Status: Needs Scheduling
Priority: Major - P3
Affects Version/s: None
Fix Version/s: None
For high volumes of short-lived reads and writes, SERVER-55030 showed there's some overhead due to the custom "spin lock" used during snapshot creation: https://github.com/wiredtiger/wiredtiger/blob/322951cb18905cdea2ae3004906c8e8e4e27462a/src/txn/txn.c#L262-L285
It contends with the transaction ID allocation here: https://github.com/wiredtiger/wiredtiger/blob/ca27d1c1f1c616bf016d0e3854a59b91a5dec908/src/include/txn_inline.h#L1224-L1229
The performance degradation is around 4% throughput loss for the 50read50update YCSB workload using secondary reads, with 32 threads on a 16 CPU cluster, compared to serializing all snapshot creations with an explicit mutex.

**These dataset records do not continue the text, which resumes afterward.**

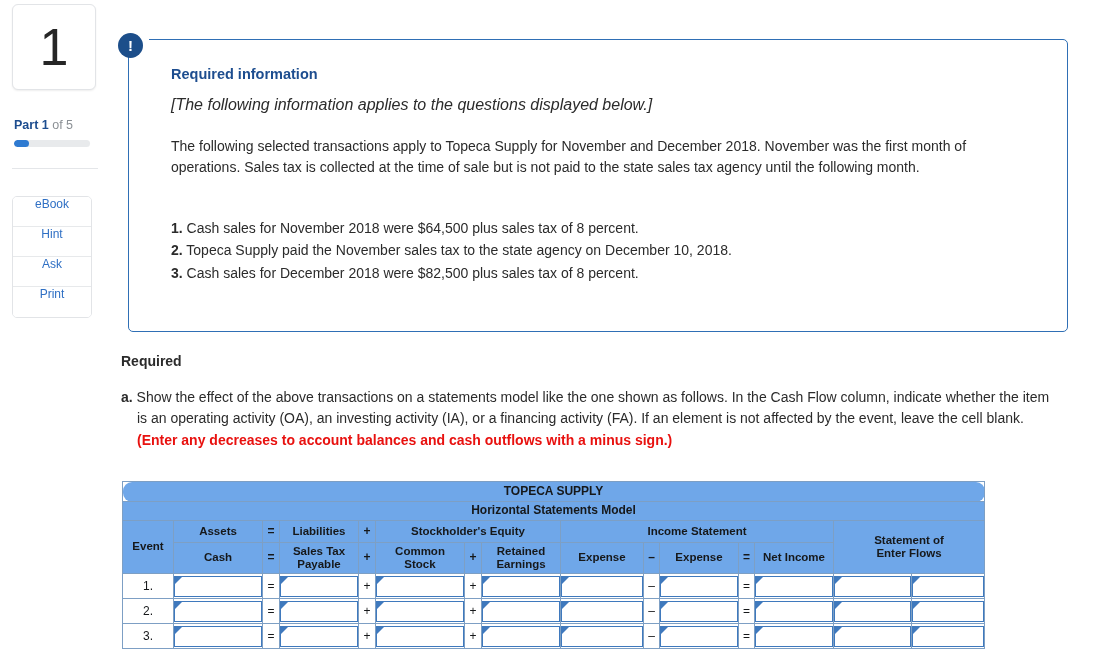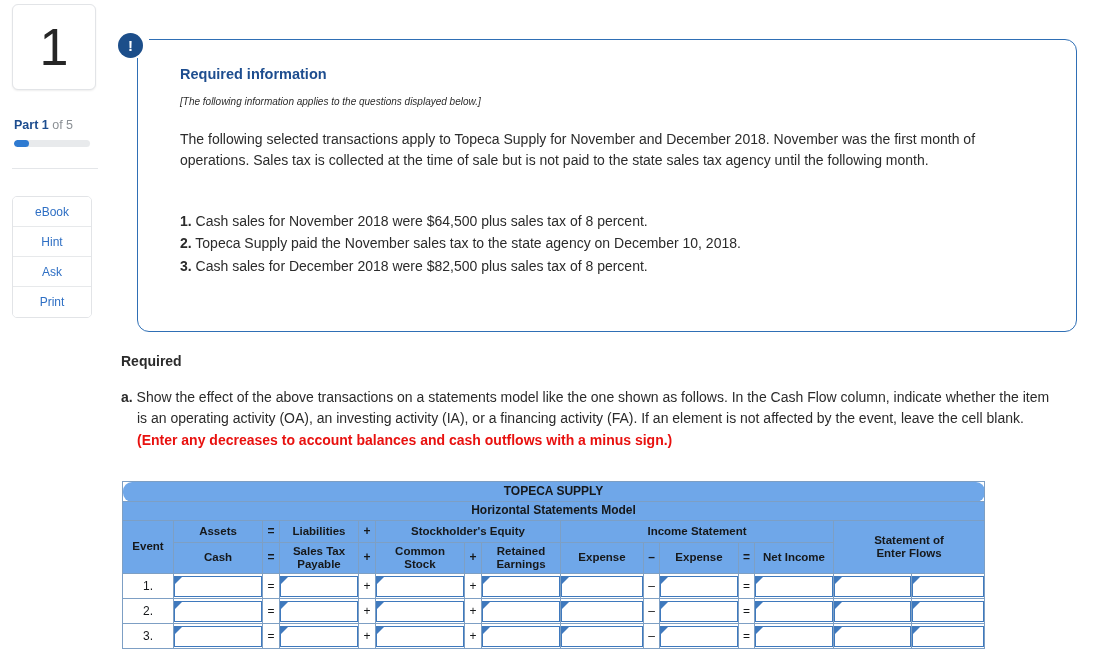--- a/index.html
+++ b/index.html
@@ -76,37 +76,37 @@
     position: absolute;
     left: 12px; top: 196px;
     width: 80px;
     border: 1px solid #e2e4e7;
     border-radius: 5px;
     overflow: hidden;
     background: #fff;
   }
   .tool-btn {
     height: 30px;
-    display: flex; align-items: center; justify-content: center;
+    display: flex; justify-content: center;
     font-size: 12px;
     color: #2e6fc4;
     border-bottom: 1px solid #e7e9eb;
     cursor: pointer;
     background: #fff;
   }
   .tool-btn:last-child { border-bottom: none; }
 
   
   #callout {
     position: absolute;
-    left: 137px; top: 39px;
+    left: 128px; top: 39px;
     width: 940px;
     height: 293px;
     border: 1px solid #2f6fb5;
-    border-radius: 12px;
+    border-radius: 5px;
     background: #fff;
   }
   #callout-badge {
     position: absolute;
     left: 118px; top: 33px;
     width: 25px; height: 25px;
     border-radius: 50%;
     background: #1c4e8a;
     color: #fff;
     display: flex; align-items: center; justify-content: center;
@@ -126,21 +126,21 @@
     padding: 26px 30px 0 42px;
   }
   .ri-title {
     color: #1d4d8f;
     font-weight: bold;
     font-size: 14.5px;
     margin: 0 0 14px 0;
   }
   .ri-italic {
     font-style: italic;
-    font-size: 10px;
+    font-size: 16px;
     color: #2b2b2b;
     margin: 0 0 22px 0;
   }
   .ri-body {
     font-size: 14px;
     line-height: 1.53;
     color: #2b2b2b;
     margin: 0;
     max-width: 850px;
   }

My understanding is that if an allocating thread gets scheduled out, it could take a long time for it to resume execution because all threads creating a snapshot will be spinning on that loop and consuming all available CPUs.
Instead of relying on WT_PAUSE, add an explicit backoff strategy that schedules out the blocked threads so that the allocating threads can make progress. SERVER-55030 showed that a simple version of this strategy removes the regression for the affected workload.
Another alternative could be to create the snapshot on a single thread and share it with all concurrent snapshot creations.